Una cosa buena o, como mínimo, curiosa del nomadismo es descubrir que muchas cosas que siempre has deseado y pensabas que eran imposibles existen, solo que en otro país.
Un ejemplo: la duración perfecta de los días y noches.
Sé que estoy muy sola en esto, pero ODIO los días largos de primavera y verano. La gente quiere tomar cañitas en las terrazas y yo quiero oscuridad para poder relajar mi desquiciado sistema nervioso.
Desde que tengo una hija, el odio se ha reconcentrado y ahora me lo tomo como algo personal. Sacudo mi puñito contra el cielo mientras exclamo: «¡tengo una hija! ¡Necesito ponerla a dormir! ¿Podrías apagar de una vez el p**o sol?».
Cuando Alana era pequeña, nos apañábamos. A eso de las siete bajábamos persianas y la nena, que tenía la memoria de Dory la de Nemo, se dormía tan pancha poco después.
Ahora cualquiera la lleva a la cama.
—But it's not dark yet! —exclama, destrozada por la injusticia.
(Desde que estuvimos en Texas, Alana habla en inglés la mayor parte del tiempo)
Por otra parte, como a mí en realidad nada me cuadra, cuando llega el otoño me hacen feliz los atardeceres tempranos, sí, pero detesto las mañanas oscuras y frías porque da perezón levantarse de la cama.
Y cuando crees que eres tú la que está mal hecha... conoces Costa Rica.
Allí a las seis de la mañana es pleno día. Brilla el sol en el cielo como en una mañana de primavera.

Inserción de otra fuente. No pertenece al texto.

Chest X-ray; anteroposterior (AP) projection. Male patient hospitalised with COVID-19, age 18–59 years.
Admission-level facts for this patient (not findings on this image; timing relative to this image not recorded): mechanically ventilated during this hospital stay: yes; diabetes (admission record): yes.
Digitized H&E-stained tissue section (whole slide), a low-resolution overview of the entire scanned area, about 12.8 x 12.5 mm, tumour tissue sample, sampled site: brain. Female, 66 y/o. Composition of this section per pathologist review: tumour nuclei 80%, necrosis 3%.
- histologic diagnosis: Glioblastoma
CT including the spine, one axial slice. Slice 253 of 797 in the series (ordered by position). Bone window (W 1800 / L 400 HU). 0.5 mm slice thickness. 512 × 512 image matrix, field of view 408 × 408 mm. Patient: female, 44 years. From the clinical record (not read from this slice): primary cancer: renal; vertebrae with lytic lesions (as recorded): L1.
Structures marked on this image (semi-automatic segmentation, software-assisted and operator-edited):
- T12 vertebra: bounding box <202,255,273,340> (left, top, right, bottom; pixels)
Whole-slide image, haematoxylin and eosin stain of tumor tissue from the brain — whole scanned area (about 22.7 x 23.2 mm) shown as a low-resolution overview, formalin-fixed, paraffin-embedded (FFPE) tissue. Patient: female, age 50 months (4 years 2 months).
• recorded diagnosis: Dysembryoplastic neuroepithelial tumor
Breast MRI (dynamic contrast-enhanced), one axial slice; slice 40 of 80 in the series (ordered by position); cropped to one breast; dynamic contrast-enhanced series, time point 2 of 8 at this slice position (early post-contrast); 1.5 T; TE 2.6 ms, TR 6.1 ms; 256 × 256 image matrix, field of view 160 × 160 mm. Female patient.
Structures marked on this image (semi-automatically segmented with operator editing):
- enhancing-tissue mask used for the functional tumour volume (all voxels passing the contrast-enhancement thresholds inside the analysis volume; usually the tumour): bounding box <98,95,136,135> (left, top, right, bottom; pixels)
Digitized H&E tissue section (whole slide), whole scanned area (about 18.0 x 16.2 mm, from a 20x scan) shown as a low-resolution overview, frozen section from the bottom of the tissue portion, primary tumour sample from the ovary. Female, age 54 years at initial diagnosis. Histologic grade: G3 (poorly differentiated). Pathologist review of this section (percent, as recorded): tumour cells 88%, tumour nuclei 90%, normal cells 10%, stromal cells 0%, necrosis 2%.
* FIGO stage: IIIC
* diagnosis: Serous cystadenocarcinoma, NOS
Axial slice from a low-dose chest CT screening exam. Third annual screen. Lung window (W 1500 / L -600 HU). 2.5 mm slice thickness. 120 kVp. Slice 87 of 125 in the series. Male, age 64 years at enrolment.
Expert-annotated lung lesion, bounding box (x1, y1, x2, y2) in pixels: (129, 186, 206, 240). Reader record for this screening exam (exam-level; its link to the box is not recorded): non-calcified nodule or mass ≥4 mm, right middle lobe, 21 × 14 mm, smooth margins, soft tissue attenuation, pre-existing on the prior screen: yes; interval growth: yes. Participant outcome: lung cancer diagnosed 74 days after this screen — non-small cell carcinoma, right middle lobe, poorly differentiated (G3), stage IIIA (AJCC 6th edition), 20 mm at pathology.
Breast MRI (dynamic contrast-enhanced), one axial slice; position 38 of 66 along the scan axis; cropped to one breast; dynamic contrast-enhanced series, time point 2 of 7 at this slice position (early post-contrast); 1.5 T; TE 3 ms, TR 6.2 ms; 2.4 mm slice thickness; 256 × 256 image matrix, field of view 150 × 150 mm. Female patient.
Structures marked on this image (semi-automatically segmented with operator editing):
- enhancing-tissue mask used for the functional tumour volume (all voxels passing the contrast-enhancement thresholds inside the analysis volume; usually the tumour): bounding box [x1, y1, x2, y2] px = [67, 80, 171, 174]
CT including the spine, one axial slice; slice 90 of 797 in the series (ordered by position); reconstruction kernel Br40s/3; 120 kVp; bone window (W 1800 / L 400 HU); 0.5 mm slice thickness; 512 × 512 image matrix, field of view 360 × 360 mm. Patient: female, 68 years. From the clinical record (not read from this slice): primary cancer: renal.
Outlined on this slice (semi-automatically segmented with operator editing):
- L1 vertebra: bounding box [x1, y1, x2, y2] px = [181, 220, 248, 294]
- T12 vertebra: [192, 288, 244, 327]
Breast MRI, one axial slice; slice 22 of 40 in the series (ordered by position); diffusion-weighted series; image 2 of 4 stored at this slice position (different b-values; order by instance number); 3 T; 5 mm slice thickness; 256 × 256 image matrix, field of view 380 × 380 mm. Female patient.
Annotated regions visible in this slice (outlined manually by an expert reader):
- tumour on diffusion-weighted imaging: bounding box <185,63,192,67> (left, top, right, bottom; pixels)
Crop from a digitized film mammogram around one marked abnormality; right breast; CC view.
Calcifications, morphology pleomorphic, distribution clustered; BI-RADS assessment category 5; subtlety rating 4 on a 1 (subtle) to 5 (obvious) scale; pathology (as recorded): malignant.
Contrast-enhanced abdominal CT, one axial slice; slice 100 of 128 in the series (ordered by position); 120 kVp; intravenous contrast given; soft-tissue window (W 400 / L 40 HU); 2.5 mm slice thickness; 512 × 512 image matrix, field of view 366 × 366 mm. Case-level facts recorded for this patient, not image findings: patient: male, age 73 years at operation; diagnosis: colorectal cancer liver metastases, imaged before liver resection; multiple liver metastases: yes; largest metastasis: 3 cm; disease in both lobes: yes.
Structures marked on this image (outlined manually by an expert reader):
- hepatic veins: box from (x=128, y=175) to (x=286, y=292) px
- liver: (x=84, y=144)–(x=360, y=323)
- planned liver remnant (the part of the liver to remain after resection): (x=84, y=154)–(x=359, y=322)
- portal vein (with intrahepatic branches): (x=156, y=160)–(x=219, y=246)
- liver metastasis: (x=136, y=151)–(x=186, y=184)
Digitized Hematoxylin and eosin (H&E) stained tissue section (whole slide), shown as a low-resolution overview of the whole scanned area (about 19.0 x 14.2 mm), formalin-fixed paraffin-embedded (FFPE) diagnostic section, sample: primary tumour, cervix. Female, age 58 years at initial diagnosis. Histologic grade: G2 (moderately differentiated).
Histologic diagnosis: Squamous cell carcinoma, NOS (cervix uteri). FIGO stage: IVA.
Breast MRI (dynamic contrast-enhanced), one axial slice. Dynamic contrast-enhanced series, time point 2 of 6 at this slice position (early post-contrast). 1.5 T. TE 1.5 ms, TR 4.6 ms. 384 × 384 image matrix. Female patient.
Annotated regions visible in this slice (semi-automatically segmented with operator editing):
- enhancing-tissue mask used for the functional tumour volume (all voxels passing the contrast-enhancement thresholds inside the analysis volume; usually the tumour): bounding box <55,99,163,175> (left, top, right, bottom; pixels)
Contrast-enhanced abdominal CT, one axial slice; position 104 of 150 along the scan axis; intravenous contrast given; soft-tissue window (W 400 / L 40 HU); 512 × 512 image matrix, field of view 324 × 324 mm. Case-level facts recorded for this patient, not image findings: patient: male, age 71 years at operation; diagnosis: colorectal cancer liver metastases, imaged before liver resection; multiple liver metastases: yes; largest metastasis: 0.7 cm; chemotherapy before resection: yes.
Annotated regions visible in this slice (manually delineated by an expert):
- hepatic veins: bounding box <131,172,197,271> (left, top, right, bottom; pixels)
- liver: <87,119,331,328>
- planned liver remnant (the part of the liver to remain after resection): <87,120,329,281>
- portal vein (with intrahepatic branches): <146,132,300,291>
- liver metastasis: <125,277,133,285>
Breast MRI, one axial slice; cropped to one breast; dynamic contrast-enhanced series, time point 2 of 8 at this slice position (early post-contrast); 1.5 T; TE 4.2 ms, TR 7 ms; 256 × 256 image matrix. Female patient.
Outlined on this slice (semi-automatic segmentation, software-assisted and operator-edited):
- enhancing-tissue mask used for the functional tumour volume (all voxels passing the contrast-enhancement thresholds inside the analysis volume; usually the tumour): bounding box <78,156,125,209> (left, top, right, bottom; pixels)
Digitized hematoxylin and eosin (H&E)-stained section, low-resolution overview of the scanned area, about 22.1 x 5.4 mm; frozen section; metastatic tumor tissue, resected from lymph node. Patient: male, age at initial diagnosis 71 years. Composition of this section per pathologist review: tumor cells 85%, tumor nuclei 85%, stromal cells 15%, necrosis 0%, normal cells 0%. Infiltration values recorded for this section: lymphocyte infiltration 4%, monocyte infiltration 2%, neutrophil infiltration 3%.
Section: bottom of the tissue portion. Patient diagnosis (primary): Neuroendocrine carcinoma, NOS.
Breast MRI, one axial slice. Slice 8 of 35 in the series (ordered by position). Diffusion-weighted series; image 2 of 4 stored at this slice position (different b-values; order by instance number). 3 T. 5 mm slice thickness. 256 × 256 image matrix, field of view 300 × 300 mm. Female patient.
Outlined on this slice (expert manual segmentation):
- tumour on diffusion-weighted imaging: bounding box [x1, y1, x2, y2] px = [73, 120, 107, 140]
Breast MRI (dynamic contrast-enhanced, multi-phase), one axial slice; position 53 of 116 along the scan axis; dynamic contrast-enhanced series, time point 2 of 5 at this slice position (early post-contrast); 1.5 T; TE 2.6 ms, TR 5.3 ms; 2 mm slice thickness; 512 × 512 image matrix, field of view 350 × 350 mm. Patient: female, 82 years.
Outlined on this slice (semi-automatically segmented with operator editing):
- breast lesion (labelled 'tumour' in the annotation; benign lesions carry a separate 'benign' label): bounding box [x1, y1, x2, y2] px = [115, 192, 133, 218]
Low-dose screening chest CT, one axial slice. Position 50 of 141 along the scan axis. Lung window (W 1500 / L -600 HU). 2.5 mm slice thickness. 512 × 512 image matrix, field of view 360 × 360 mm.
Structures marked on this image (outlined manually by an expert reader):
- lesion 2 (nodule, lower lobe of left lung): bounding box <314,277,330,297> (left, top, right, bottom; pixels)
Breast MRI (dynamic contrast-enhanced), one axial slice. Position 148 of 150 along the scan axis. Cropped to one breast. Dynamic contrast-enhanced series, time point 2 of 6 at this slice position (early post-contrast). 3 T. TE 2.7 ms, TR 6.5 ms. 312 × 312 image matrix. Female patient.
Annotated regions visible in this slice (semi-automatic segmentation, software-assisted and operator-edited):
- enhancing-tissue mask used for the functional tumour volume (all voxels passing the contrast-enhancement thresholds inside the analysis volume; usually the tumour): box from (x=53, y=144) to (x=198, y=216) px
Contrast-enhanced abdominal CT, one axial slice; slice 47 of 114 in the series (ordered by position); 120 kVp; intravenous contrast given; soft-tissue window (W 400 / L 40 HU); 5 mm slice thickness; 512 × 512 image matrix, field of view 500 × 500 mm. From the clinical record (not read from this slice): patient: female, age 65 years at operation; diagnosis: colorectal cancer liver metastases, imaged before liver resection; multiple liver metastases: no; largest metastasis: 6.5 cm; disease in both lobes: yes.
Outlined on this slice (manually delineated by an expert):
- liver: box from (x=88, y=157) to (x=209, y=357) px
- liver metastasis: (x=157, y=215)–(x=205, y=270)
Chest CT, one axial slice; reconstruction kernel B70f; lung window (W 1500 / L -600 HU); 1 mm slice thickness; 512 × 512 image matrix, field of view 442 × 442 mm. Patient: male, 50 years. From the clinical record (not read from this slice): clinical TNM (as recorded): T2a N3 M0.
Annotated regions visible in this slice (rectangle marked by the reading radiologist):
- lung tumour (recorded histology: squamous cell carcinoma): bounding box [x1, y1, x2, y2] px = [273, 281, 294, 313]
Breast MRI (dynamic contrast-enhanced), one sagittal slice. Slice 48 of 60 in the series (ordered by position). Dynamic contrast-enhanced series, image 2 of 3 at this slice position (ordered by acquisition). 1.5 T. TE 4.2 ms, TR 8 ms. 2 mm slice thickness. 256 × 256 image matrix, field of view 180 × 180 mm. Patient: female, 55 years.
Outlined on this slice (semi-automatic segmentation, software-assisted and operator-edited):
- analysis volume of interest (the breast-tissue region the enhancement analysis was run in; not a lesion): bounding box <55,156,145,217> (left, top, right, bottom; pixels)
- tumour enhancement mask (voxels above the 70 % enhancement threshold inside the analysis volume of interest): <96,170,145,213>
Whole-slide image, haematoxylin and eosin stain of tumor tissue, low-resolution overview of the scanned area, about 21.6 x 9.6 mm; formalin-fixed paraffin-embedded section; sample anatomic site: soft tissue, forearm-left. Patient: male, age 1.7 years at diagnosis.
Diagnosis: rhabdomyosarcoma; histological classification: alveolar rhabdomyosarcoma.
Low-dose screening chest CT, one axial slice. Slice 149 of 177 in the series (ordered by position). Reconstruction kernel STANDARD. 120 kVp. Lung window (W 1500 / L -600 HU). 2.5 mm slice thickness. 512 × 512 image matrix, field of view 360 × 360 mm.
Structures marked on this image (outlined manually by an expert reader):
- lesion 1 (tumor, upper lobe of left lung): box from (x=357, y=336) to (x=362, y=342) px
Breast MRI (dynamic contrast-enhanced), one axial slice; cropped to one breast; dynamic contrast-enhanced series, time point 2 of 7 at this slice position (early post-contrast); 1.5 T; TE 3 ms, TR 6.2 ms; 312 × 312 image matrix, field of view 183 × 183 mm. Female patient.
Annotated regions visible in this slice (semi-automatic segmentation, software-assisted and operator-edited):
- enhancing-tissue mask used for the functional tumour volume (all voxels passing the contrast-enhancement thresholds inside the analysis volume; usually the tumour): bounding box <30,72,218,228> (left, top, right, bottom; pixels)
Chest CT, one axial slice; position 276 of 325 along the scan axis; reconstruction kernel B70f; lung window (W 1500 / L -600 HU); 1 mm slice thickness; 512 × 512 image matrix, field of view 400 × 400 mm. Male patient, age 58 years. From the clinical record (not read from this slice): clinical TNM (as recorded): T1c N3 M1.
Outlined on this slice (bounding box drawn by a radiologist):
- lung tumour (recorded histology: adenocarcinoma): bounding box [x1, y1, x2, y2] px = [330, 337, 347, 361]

Está todo el mundo en la calle como una moto listo para comerse el mundo.
Bueno, para comerse el mundo estilo tico.
La cuestión es que yo salía a esa hora a pasear por mi urbanización y la vida ya estaba en marcha.
Pero luego, por la noche, a una hora decente de persona... el sol decía adiós y se ponía, y mi alta sensibilidad y yo nos sentíamos un poquito mejor.
Por no hablar de que, lujo de los lujos... en Costa Rica no cambian la hora.
No hay dos días al año que te joden la vida durante una semana. No te entra una mala ostia descomunal cuando las tardes ya largas se hacen todavía más largas, o al revés si eres una de esas personas incomprensibles a las que el cambio que no les gusta es el de noviembre.
Así que eso es lo que más anhelo de vivir allí: los cocos frescos diarios, no las largas olas cálidas del Pacífico tropical, sino la sólida estabilidad de mis ritmos circadianos.
Quién sabe. Igual tú también sientes que no estás hecho para el mundo y simplemente no estás hecho para tu país.